Why We're Built For Wild Hog
The wild hog market is bigger than most operators treat it. There are an estimated six million or more feral hogs across the Southeast, and the agricultural damage they cause — conservatively $150 million annually in states like Texas, Georgia, and Florida alone — has created a legitimate, year-round hunting economy that property managers, outfitters, and private-land guides have turned into a real business. The problem is that most of them are running that business on digital infrastructure built for a different era. A phone number, a Facebook page that hasn't been updated since 2022, and a website with no trip pages and no schema. When a motivated buyer searches "guided hog hunt Alabama private land" or "thermal hog hunt south Georgia," they don't find those operations. They find whoever built the page.

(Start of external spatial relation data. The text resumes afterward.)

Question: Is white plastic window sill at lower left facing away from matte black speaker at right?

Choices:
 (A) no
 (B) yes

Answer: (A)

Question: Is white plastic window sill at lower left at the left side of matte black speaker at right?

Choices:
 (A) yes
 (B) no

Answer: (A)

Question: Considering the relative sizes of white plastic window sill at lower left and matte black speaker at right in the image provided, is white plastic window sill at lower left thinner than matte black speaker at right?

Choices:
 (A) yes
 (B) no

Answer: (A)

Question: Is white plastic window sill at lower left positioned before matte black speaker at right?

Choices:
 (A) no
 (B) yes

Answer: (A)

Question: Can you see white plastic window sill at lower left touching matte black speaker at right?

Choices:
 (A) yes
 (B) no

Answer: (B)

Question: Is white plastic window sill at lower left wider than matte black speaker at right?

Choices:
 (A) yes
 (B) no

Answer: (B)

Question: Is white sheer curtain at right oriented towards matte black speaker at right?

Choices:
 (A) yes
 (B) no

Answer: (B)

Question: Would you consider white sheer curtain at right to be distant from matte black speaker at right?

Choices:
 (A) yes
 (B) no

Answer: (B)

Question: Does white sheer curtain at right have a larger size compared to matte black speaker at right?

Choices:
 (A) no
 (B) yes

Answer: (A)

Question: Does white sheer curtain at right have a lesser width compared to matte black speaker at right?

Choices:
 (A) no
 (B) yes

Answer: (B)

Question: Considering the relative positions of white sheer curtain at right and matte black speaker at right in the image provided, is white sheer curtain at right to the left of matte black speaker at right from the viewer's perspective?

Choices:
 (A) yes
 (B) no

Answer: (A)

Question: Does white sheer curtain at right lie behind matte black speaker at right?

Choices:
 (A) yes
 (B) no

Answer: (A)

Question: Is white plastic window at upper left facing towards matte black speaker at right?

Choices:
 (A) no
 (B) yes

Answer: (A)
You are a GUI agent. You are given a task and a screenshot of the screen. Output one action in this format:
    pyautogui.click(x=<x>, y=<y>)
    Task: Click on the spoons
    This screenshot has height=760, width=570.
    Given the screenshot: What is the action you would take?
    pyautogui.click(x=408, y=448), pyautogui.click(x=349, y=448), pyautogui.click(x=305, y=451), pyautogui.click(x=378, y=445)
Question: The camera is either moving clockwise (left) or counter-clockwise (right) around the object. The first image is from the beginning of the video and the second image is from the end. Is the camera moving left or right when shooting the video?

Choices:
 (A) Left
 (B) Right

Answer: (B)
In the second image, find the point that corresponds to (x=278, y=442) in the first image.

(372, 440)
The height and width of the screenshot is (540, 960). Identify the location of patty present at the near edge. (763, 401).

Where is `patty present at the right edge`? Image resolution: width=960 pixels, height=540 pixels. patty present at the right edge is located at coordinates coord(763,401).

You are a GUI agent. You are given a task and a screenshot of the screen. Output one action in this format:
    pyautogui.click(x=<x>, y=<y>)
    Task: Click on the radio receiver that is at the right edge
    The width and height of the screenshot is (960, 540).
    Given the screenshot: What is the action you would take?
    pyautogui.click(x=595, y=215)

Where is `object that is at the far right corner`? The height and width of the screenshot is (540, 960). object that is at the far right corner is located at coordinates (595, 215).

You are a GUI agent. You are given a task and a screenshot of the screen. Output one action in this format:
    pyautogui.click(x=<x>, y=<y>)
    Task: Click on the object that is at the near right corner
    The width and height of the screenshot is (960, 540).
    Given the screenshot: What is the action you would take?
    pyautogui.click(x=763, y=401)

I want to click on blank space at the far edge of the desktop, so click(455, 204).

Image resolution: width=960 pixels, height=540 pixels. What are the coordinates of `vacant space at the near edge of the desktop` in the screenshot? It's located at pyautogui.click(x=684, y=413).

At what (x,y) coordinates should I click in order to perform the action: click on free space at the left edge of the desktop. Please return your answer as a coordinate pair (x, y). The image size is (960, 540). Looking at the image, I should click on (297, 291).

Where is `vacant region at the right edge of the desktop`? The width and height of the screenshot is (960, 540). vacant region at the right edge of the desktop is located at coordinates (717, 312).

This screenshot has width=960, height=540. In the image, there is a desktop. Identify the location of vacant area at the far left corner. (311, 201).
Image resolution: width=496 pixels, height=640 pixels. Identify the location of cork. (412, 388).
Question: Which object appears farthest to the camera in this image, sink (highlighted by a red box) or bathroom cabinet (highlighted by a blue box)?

The year-round calendar is the structural advantage of this market, and most outfitters don't exploit it. No closed season means content compounds year-round — a spring guide-day post, a summer thermal-hunt landing page, a fall property-access article, a winter bow-only operation write-up. Every piece adds to topical authority that doesn't reset when the season ends. Operations adding thermal and night-vision hunts to their product mix are creating an entirely new booking category that requires its own landing pages, photography, and keyword clusters. Most have none of that. We build it.
Pine & Marsh is the right shop for this market because we know the difference between a high-fence resort operation and a free-range swamp hunt — and we know which buyer searches for which. We don't build generic outfitter marketing. We build trip-specific content, method-specific landing pages, and photography programs that match the actual product being sold. We understand the hog market's diversity — the South Texas-style high-fence operation, the Alabama private-land day guide, the Florida ranch running thermal hunts three nights a week — and we build the digital presence that fits each one correctly and compounds over time.